Gegen Abend ging ich allein zu Grintler um das Geschenk für Stedman zu holen. Unterwegs begegnete mir Johanna, ich mußte ihr noch mal den ganzen Hergang erzählen. Wir gingen durch die Schloßgasse u. trafen dort Horn. Wir schimpften gemeinschaftlich auf Stedman. Er sagte Stedmann wäre seit dem Tage, wo er uns verklatscht hat, nicht in der Schule gewesen, er stelle sich krank, sonst hätten sie ihn sehen und durchgenommen. Ich sagte, ob er nicht durch das Geklatsche bei meiner Schwester gedacht habe, mich wieder auf seine Seite zu ziehen, Horn sagte aber, St. habe nachdem er das gethan, auf Schenk seiner Bude Champagner getrunken u. nachdem er schon etwas angeduselt gewesen, die ganze Geschichte erzählt u. noch hinzugefügt, ich habe das Pousieren ganz aufgegeben, Thietz hat sich ja sehr viel Mühe gegeben u. ist ja auch allem Anscheine nach an meine Stelle gerückt.’
Nun weiß ich es ja, was ich schon vorher sagte. Also war es nur ein Racheact, wie ich richtig vermutete, aber meine weisen Schwestern fanden es so schön von ihm, ihnen das gesagt zu haben. Der gute Herr scheint sich gar nicht mehr zu erinnern, daß er, wo er nur einen Zipfel von mir gesehen hat, hinter mir hergelaufen ist u. mich angesprochen hat u. auch schon mit mir nach Cubach gegangen ist.
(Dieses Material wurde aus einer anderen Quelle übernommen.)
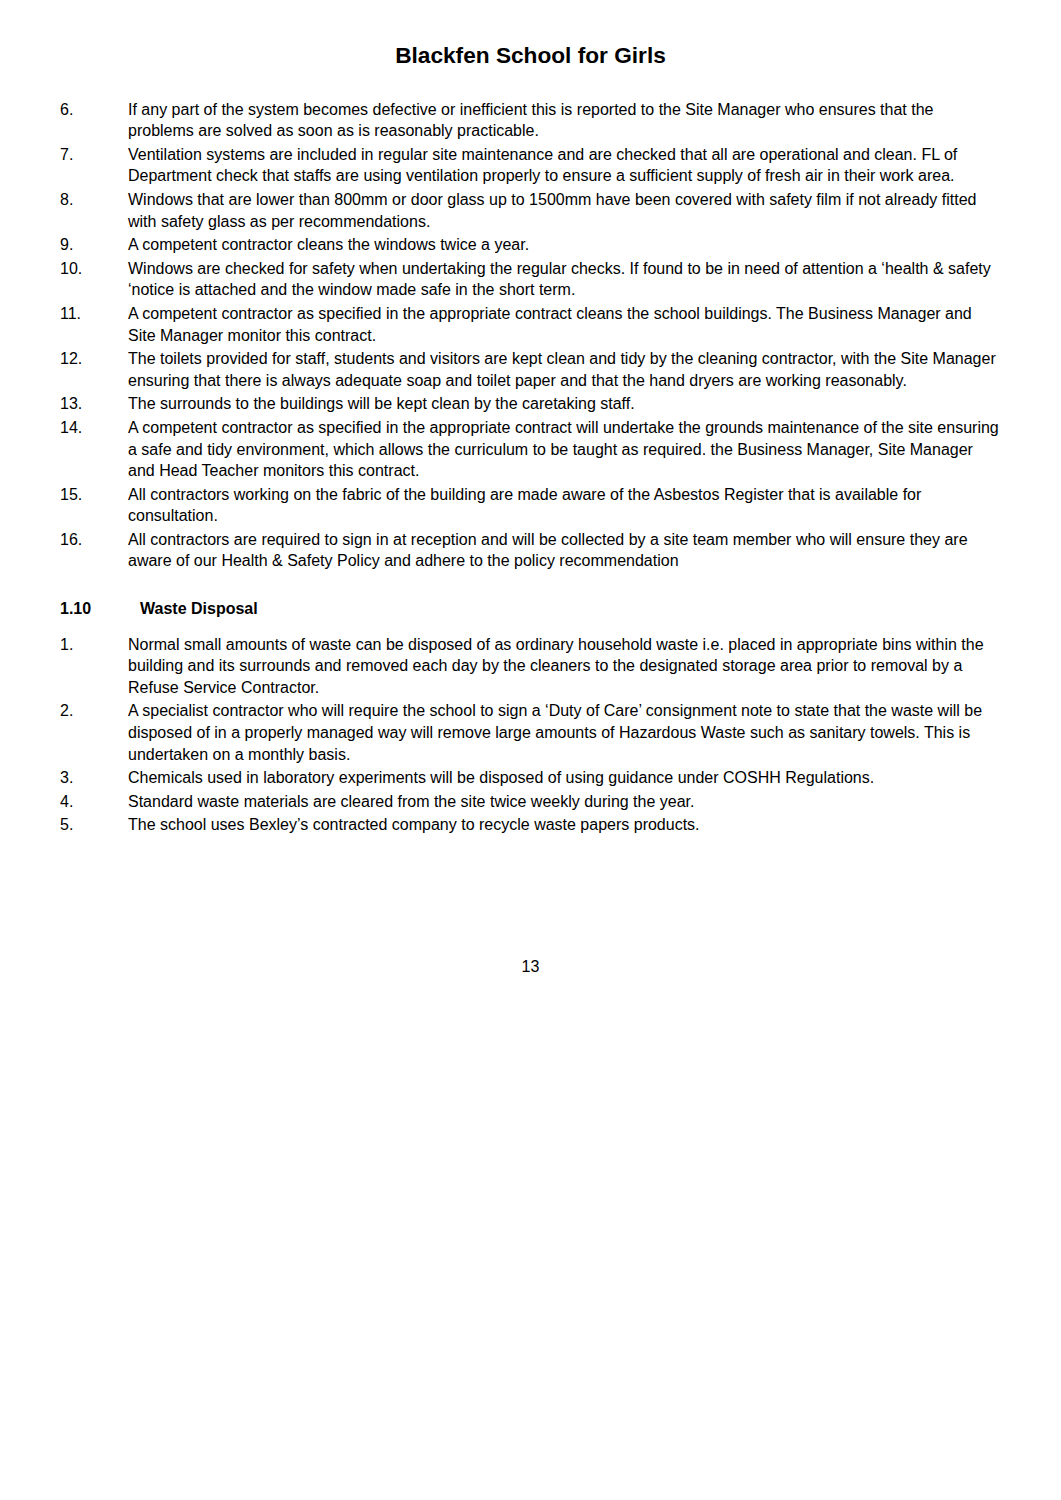Blackfen School for Girls
6. If any part of the system becomes defective or inefficient this is reported to the Site Manager who ensures that the problems are solved as soon as is reasonably practicable.
7. Ventilation systems are included in regular site maintenance and are checked that all are operational and clean. FL of Department check that staffs are using ventilation properly to ensure a sufficient supply of fresh air in their work area.
8. Windows that are lower than 800mm or door glass up to 1500mm have been covered with safety film if not already fitted with safety glass as per recommendations.
9. A competent contractor cleans the windows twice a year.
10. Windows are checked for safety when undertaking the regular checks. If found to be in need of attention a ‘health & safety ‘notice is attached and the window made safe in the short term.
11. A competent contractor as specified in the appropriate contract cleans the school buildings. The Business Manager and Site Manager monitor this contract.
12. The toilets provided for staff, students and visitors are kept clean and tidy by the cleaning contractor, with the Site Manager ensuring that there is always adequate soap and toilet paper and that the hand dryers are working reasonably.
13. The surrounds to the buildings will be kept clean by the caretaking staff.
14. A competent contractor as specified in the appropriate contract will undertake the grounds maintenance of the site ensuring a safe and tidy environment, which allows the curriculum to be taught as required. the Business Manager, Site Manager and Head Teacher monitors this contract.
15. All contractors working on the fabric of the building are made aware of the Asbestos Register that is available for consultation.
16. All contractors are required to sign in at reception and will be collected by a site team member who will ensure they are aware of our Health & Safety Policy and adhere to the policy recommendation
1.10 Waste Disposal
1. Normal small amounts of waste can be disposed of as ordinary household waste i.e. placed in appropriate bins within the building and its surrounds and removed each day by the cleaners to the designated storage area prior to removal by a Refuse Service Contractor.
2. A specialist contractor who will require the school to sign a ‘Duty of Care’ consignment note to state that the waste will be disposed of in a properly managed way will remove large amounts of Hazardous Waste such as sanitary towels. This is undertaken on a monthly basis.
3. Chemicals used in laboratory experiments will be disposed of using guidance under COSHH Regulations.
4. Standard waste materials are cleared from the site twice weekly during the year.
5. The school uses Bexley’s contracted company to recycle waste papers products.
13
Ich konnte gar nicht einschlafen, ich mußte immer an Stedmans Worte denken, sie lauteten beinahe so, wie damals Paul’s u. ich dachte, daß ich eigentlich doch eine große Dummheit begangen u. so Streiche gemacht habe, vielleicht wäre wirklich eine Verlobung zwischen uns zu Stande gekommen u. zwar, wenn er Herbst sein Examen bestanden hätte. Ich hätte mir zwar ausgehalten, daß er mich, so lange es Geheimnis hätte sein müssen, er sich nur mit einem Handkuß als Besiegelung des Bandes begnügen müssen. Er würde sich zwar gegen diesen Beschluß aufgelehnt haben, aber schließlich hätte er sich darein gefügt. Ja, drum glücklich ist wer vergißt was niemal nicht zu ändern ist. —

Männe begegnete mir als ich in die Stadt gehen wollte, er sagte, ob er mitgehen dürfe, ich verneinte es aber u. nachher ärgerte ich mich, daß ich nicht gesagt hatte, gehe die Ritsch rauf, dann treffen wir uns in der Langgasse, Mutter u. Schwestern hatten gar nicht gemerkt, daß ich weggegangen war. Na, gut ist gut, u. besser ist besser, wer weiß vielleicht hätte mir der Zufall wieder so einen haßerfüllten Stedman in den Weg geliefert u. das Unglück hätte sich nochmal auf mein Haupt ergossen.